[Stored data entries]
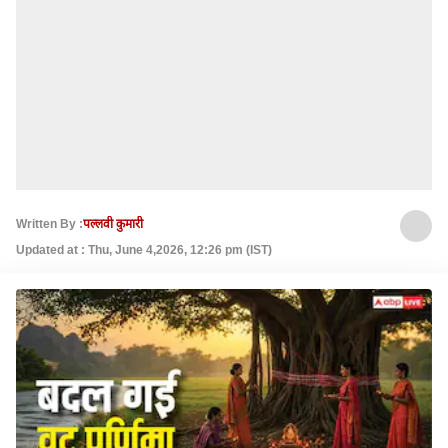
Written By :
पल्लवी कुमारी
Updated at : Thu, June 4,2026, 12:26 pm (IST)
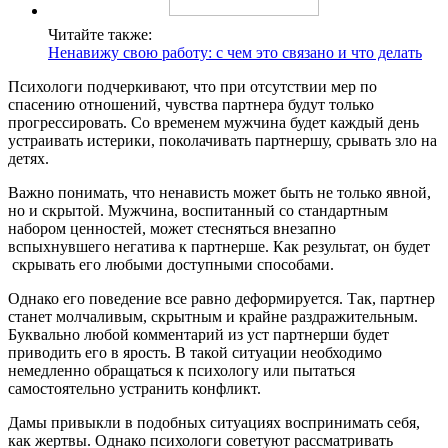
Читайте также:
Ненавижу свою работу: с чем это связано и что делать
Психологи подчеркивают, что при отсутствии мер по
спасению отношений, чувства партнера будут только
прогрессировать. Со временем мужчина будет каждый день
устраивать истерики, поколачивать партнершу, срывать зло на
детях.
Важно понимать, что ненависть может быть не только явной,
но и скрытой. Мужчина, воспитанный со стандартным
набором ценностей, может стесняться внезапно
вспыхнувшего негатива к партнерше. Как результат, он будет
скрывать его любыми доступными способами.
Однако его поведение все равно деформируется. Так, партнер
станет молчаливым, скрытным и крайне раздражительным.
Буквально любой комментарий из уст партнерши будет
приводить его в ярость. В такой ситуации необходимо
немедленно обращаться к психологу или пытаться
самостоятельно устранить конфликт.
Дамы привыкли в подобных ситуациях воспринимать себя,
как жертвы. Однако психологи советуют рассматривать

* _WHAT IS BEING ASKED_
Collect every line from the items above that contains the word "Однако".

* _WRITTEN ANSWER_
Однако его поведение все равно деформируется. Так, партнер
как жертвы. Однако психологи советуют рассматривать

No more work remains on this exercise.